Improvvisamente, Lewis mise la mano in tasca e tirò fuori una scatola. Era quella scatola speciale che ogni ragazza sogna di ricevere un giorno. Cosa sta succedendo? pensò scioccata. Perché aveva quella scatola? Perché la stava dando a Carla? Le aveva mentito? La stavano tradendo? Carla era la ragazza che voleva davvero sposare?
Tante domande le affollavano la mente mentre osservava Carla sorridere alla scatola e saltare in piedi per abbracciare Lewis.
“Oh, ecco cosa!” esclamò ad alta voce e finalmente entrò nel negozio. Anche se sembrava più che altro che ci fosse entrata sbattendo. “COSA STA SUCCEDENDO QUI?”
Il suo urlo fece voltare tutti, incluso Lewis, che si staccò da Carla. Sembrava panico nei suoi occhi mentre cercava di nascondere la scatola.
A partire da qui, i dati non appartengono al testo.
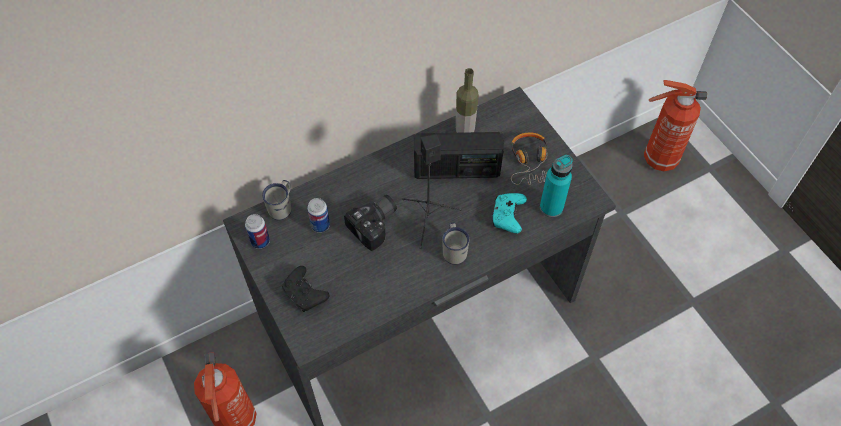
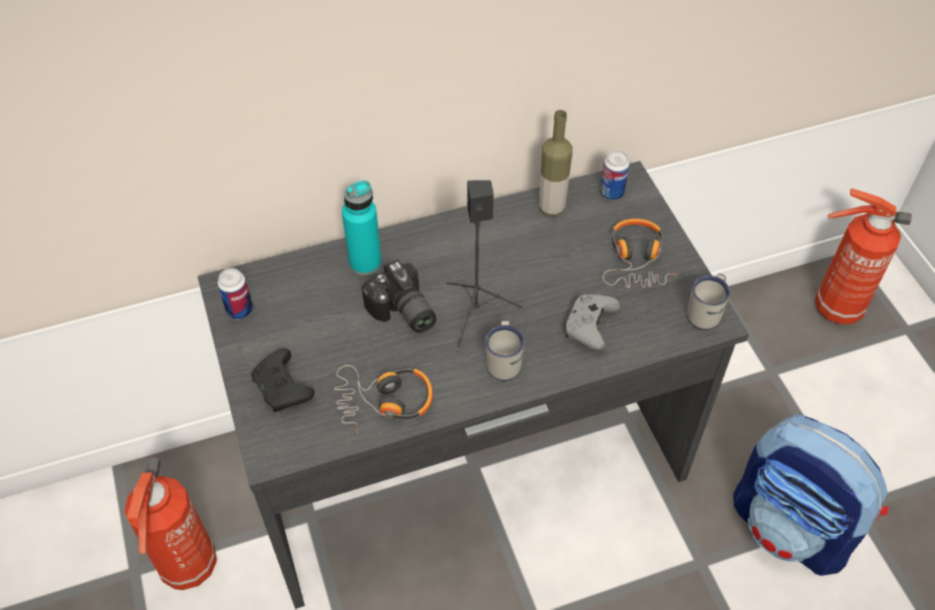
camera: 10 degrees right, 5 degrees down
white mug [262,180,291,220] -> white mug moved to [687,274,730,330]
can [307,198,330,233] -> can moved to [600,150,630,200]
camera [344,195,397,251] -> camera turned 90 degrees clockwise [362,259,437,333]
radio [414,132,504,179] -> none
turquoise game controller [492,193,527,233] -> grey game controller [564,294,620,350]
turquoise bottle [540,155,573,217] -> turquoise bottle moved to [342,180,382,275]
none -> headphones [334,365,433,434]
none -> backpack [733,414,889,576]

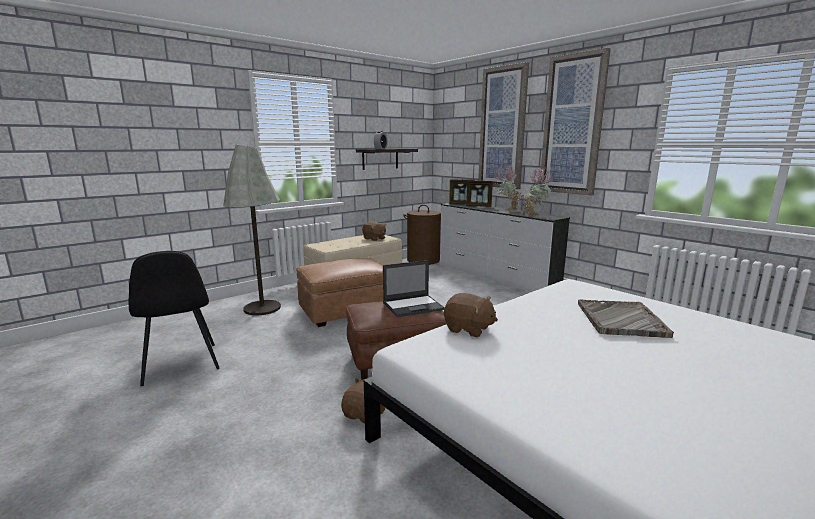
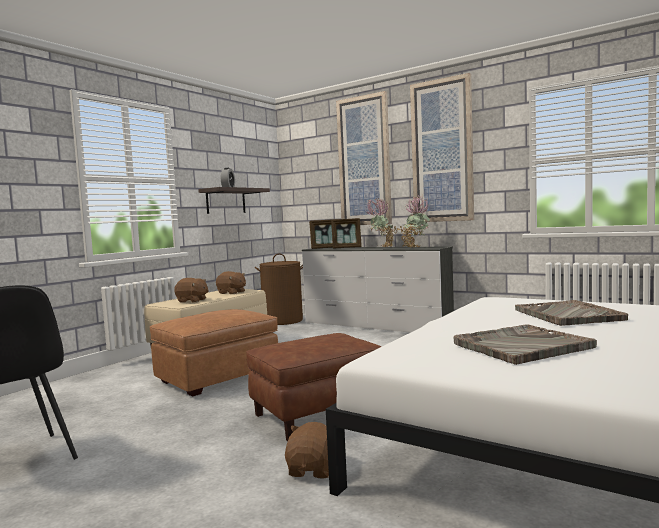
camera: 15 degrees left, 10 degrees down
grey floor lamp [223,145,281,315] -> none
laptop [383,260,445,317] -> none
brown plush toy [444,293,498,337] -> brown plush toy moved to [174,278,209,302]
none -> grey tray [454,325,597,365]

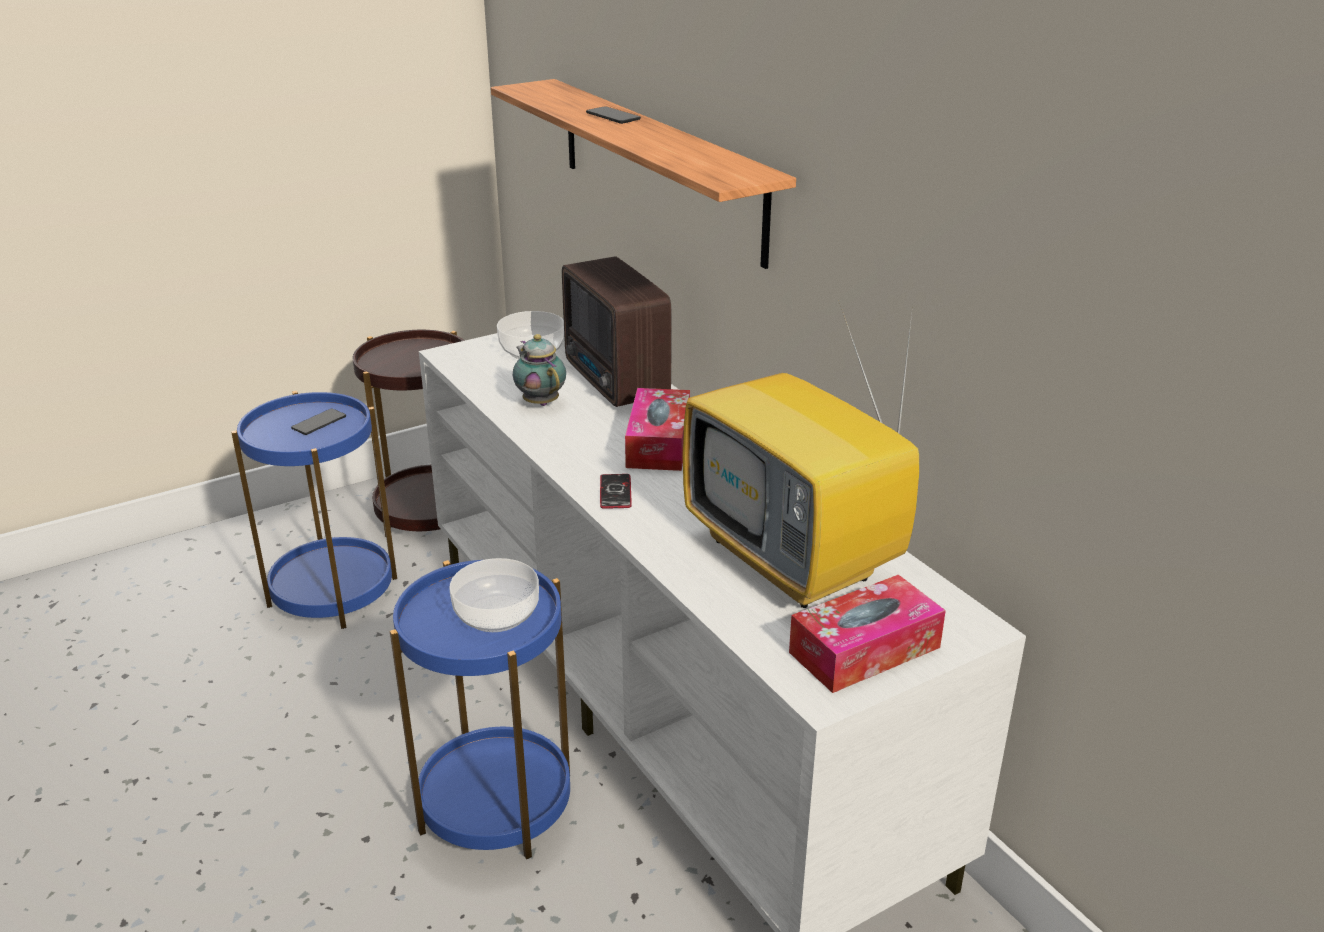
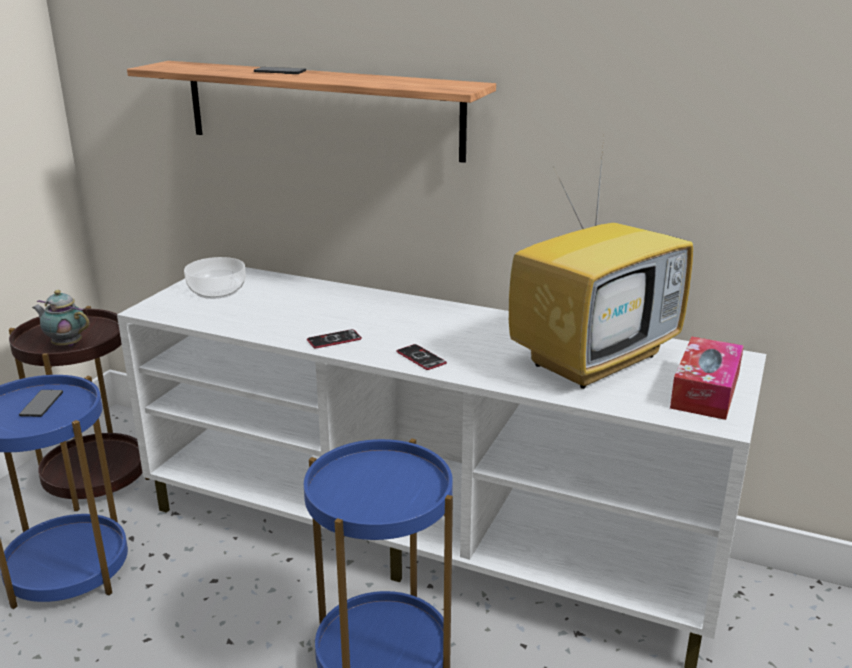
camera: 35 degrees left, 5 degrees down
bowl [449,558,539,632] -> none
teapot [513,334,566,406] -> teapot moved to [32,290,89,347]
radio [562,256,672,407] -> none
tissue box [625,388,690,471] -> none
television [683,313,919,608] -> television turned 60 degrees counterclockwise [509,138,693,389]
none -> phone [307,329,362,348]

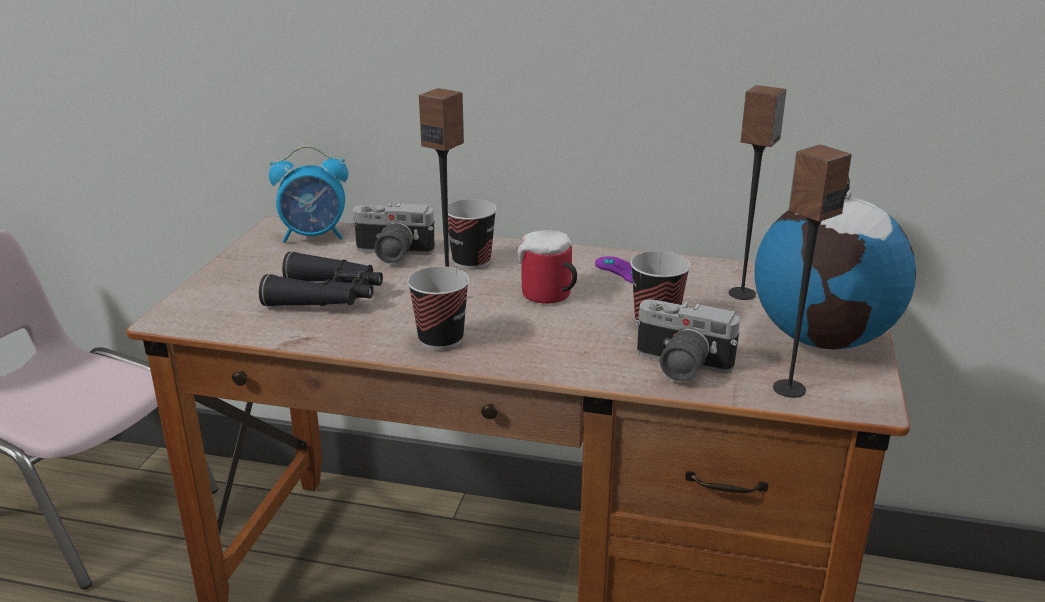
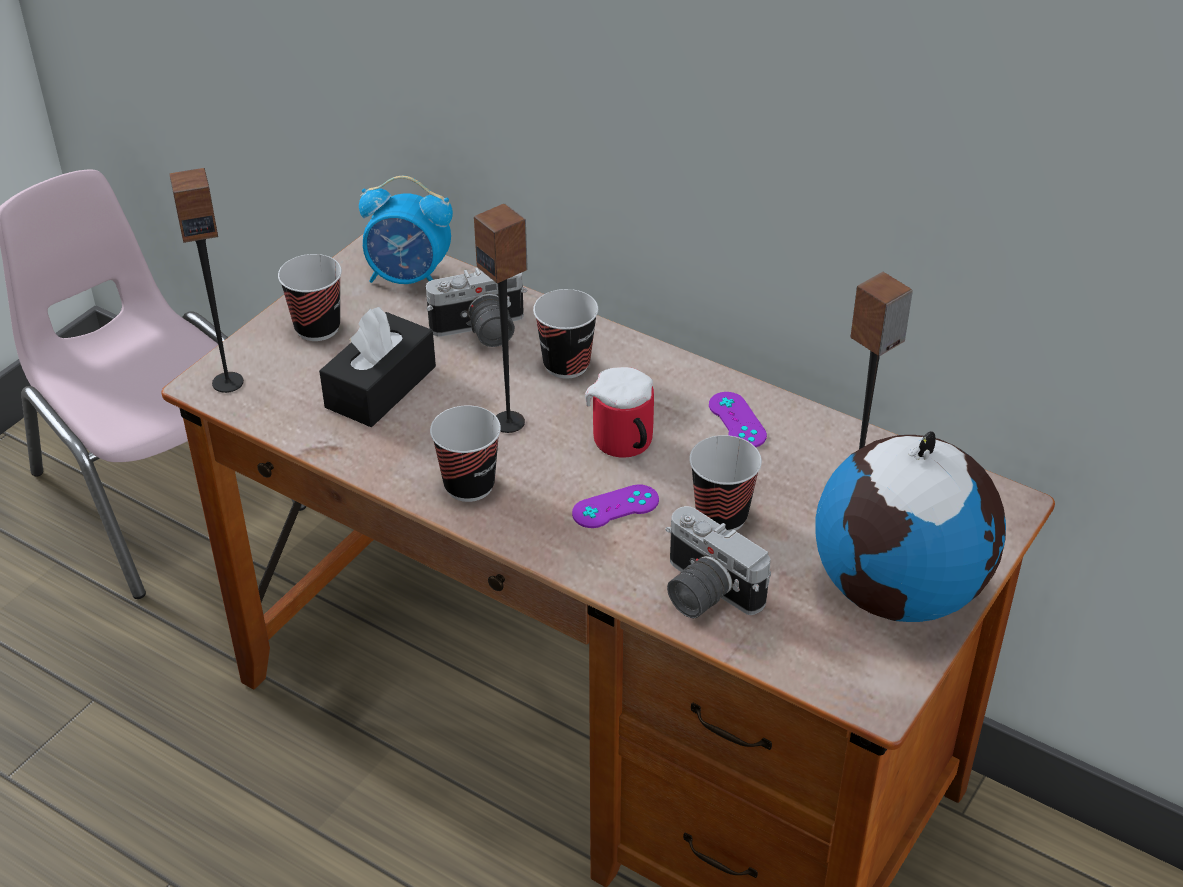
camera: 20 degrees right, 15 degrees up
black binoculars [259,251,383,307] -> black tissue box [319,307,436,427]
camera [351,203,435,264] -> camera turned 45 degrees counterclockwise [426,268,527,347]
speaker [773,145,852,398] -> speaker moved to [170,168,244,393]
none -> cup [278,254,342,341]
none -> purple game controller [572,484,659,528]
“Perché cerchi di nasconderlo da me? Cosa sta succedendo? Mi stai tradendo con mia sorella? COSA STA SUCCEDENDO?” urlò Brittany, con le lacrime che le scendevano dagli occhi. Non le importava che tutti nel negozio la stessero guardando o che Carla cercasse di calmarla.
Lewis guardò in giro e poi la fissò seriamente. Improvvisamente si inginocchiò. “Brittany, non è come volevo farlo, ma vuoi sposarmi?” le chiese con uno sguardo sincero.
COSA? pensò Brittany in silenzio, ma con stupore. Fissò Carla, che sorrideva e annuiva. Aveva frainteso tutta la situazione? Stavano progettando di sorprenderla a un certo punto?
“Sì,” sussurrò dopo qualche secondo di silenzio sbalordito, e il negozio esplose in un applauso. Brittany abbracciò Lewis quando si rialzò, ma era ancora scioccata. “Penso che dovrei sedermi.”
Le offrirono un caffè, e Carla iniziò a spiegare cosa stesse succedendo. “Lewis mi ha invitato a stare a casa tua perché voleva aiuto per trovare un anello. È quello che abbiamo fatto in questi giorni, e stavamo anche cercando di pianificare la proposta prima che dovessi partire.”
“Non posso crederci. Grazie mille per averlo aiutato, Carla,” disse Brittany, mettendo la mano sul tavolo. Guardò Lewis. “Mi scuso tanto per la mia reazione. Non so cosa mi sia passato per la testa.”
“Qualche giorno fa, quando è venuta tua madre, ha dato a intendere che tu non volessi figli con me perché non ti ho chiesto di sposarmi. Così ho deciso di farlo il prima possibile,” spiegò Lewis, e Brittany quasi voleva prenderla a calci per aver dato spazio alla sua paranoia. Avrebbe dovuto ascoltare tutta la conversazione tra Lewis e sua madre, non andarsene a metà strada.
“È così incredibile. Ti amo tanto, tesoro,” gli disse, e si baciarono leggermente davanti a una Carla sorridente, che divenne la sua damigella d’onore al loro matrimonio quattro mesi dopo.
**Cosa possiamo imparare da questa storia?**
Non sospettare mai dei tuoi cari senza motivo. Brittany ha iniziato a credere al peggio di Carla e Lewis fino a quando non ha scoperto tutta la verità.
Abbi fiducia nel tuo partner. Lewis aveva solo bisogno di un po’ di tempo per fare la domanda, e le parole della madre di Brittany lo hanno spinto a farlo. Ma Brittany avrebbe dovuto credere in lui fin dall’inizio.